La protection numérique des entreprises constitue une
dépense non négligeable qui freine parfois les investissements,
dans un contexte où l'explosion des données induit une
augmentation significative des coûts.
"On ne fait pas de la sécurité pour le plaisir, mais la
transformation numérique bouleverse les modèles économiques et
oblige les entreprises à protéger et à proportionner la sécurité
de leurs données sensibles", affirme le directeur de la
stratégie chez Orange cyberdéfense ORAN.PA .
Le groupe de téléphonie a annoncé au mois d'octobre que ses
activités de cybersécurité représenteraient quelque 350 millions
d'ici 2020 contre 250 millions actuellement.
HAUSSE DES INVESTISSEMENTS DE SÉCURITÉ
Il prévoit de recruter 1.000 salariés supplémentaires dans
cette entité d'ici 2020, une division qui emploie actuellement
1.200 personnes, avec l'ambition de devenir "un leader en
Europe".
Les professionnels jugent pourtant les budgets dans ce
domaine largement sous-dimensionnés par rapport à la menace.

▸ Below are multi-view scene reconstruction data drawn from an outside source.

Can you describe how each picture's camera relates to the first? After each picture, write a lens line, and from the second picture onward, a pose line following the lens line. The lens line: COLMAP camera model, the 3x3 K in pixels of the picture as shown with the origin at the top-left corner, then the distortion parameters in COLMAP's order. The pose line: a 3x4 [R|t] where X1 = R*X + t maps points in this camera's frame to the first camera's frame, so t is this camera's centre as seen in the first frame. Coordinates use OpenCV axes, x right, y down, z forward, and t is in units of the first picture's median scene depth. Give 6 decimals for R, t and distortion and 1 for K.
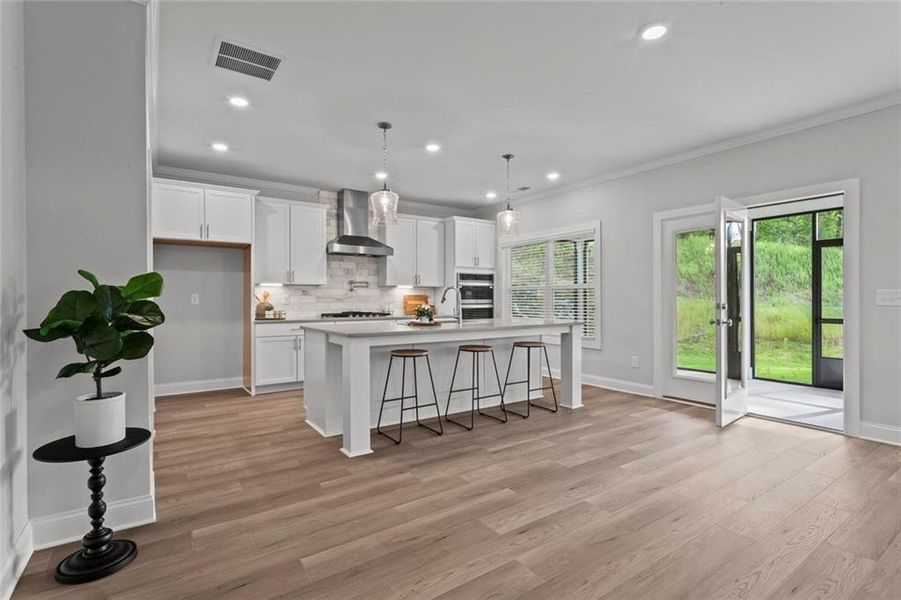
lens RADIAL K [[433.6, 0, 441.0], [0, 433.6, 302.0], [0, 0, 1]] dist [0.000767, 0.001651]
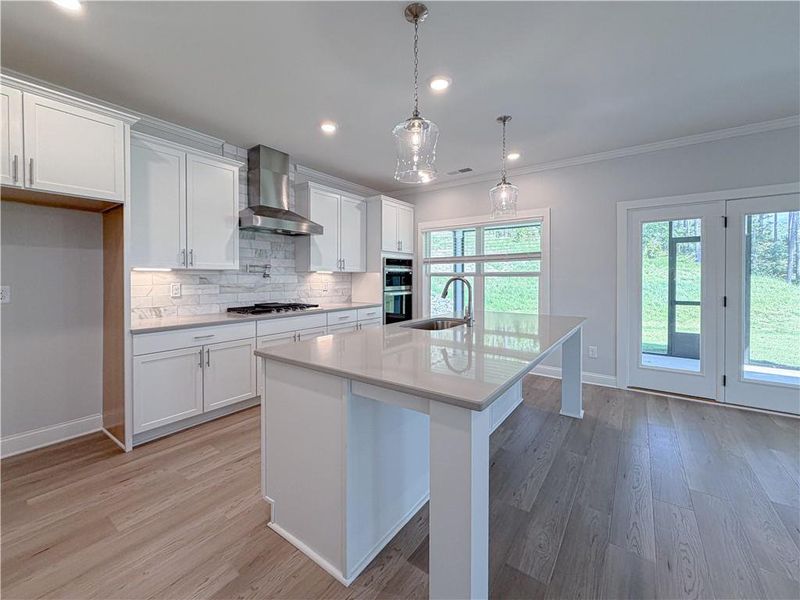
lens RADIAL K [[333.6, 0, 390.3], [0, 333.6, 282.3], [0, 0, 1]] dist [0.001699, 0.000146]
pose [[0.943553, -0.002479, 0.331212, -0.204150], [-0.000570, 0.999958, 0.009108, -0.023689], [-0.331221, -0.008782, 0.943512, 0.367873]]
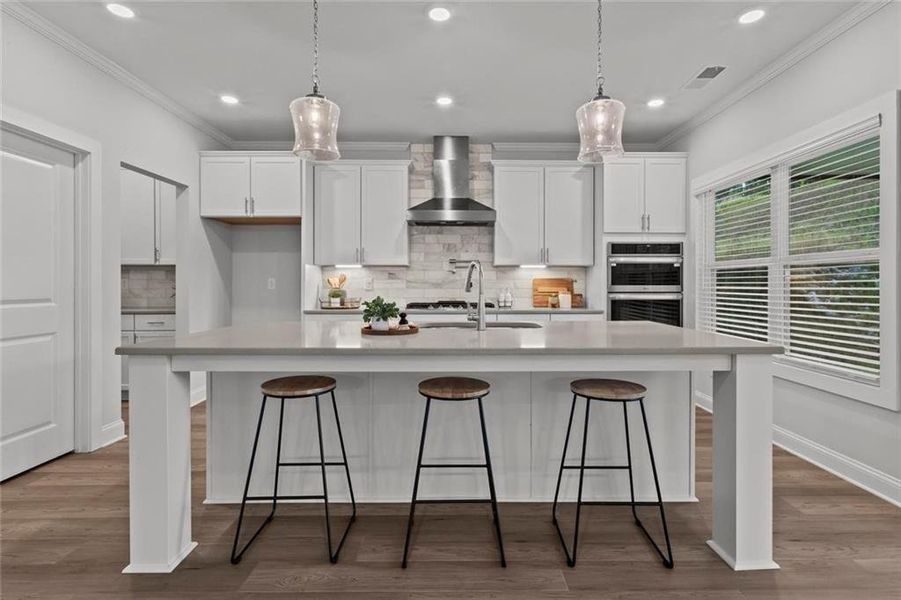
lens RADIAL K [[437.4, 0, 456.8], [0, 437.4, 288.0], [0, 0, 1]] dist [-0.000112, 0.000699]
pose [[0.834518, 0.008287, -0.550919, 0.227886], [-0.006730, 0.999966, 0.004847, -0.003875], [0.550940, -0.000337, 0.834545, 0.395335]]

En France, les entreprises ont enregistré au cours des 12
derniers mois une augmentation de 50% des pertes financières
liées aux cyberattaques, des pertes estimées à 2,25 millions
d'euros en moyenne par le cabinet de conseil et d'audit PwC dans
une étude publiée début novembre.
De même source, on précise qu'elles ont investi en moyenne
4,3 millions d'euros dans la sécurité de leurs systèmes
d'information au cours des 12 derniers mois, soit une hausse de
10,2% par rapport à 2016 pour 4.550 incidents recensés en un an.
Dans ce contexte, la législation européenne va se durcir, en
mai 2018, avec l'obligation pour les entreprises et les
administrations de communiquer les violations de la
confidentialité des données personnelles de citoyens européens,
sous peine de sanctions financières importantes.
L'étude PwC note que plus d'une entreprise sur dix dans le
monde (14%) déclarent encore n'avoir engagé aucune démarche de
mise en conformité à ce nouveau règlement. En France, environ 9%
des entreprises n'ont pas encore entrepris de changement.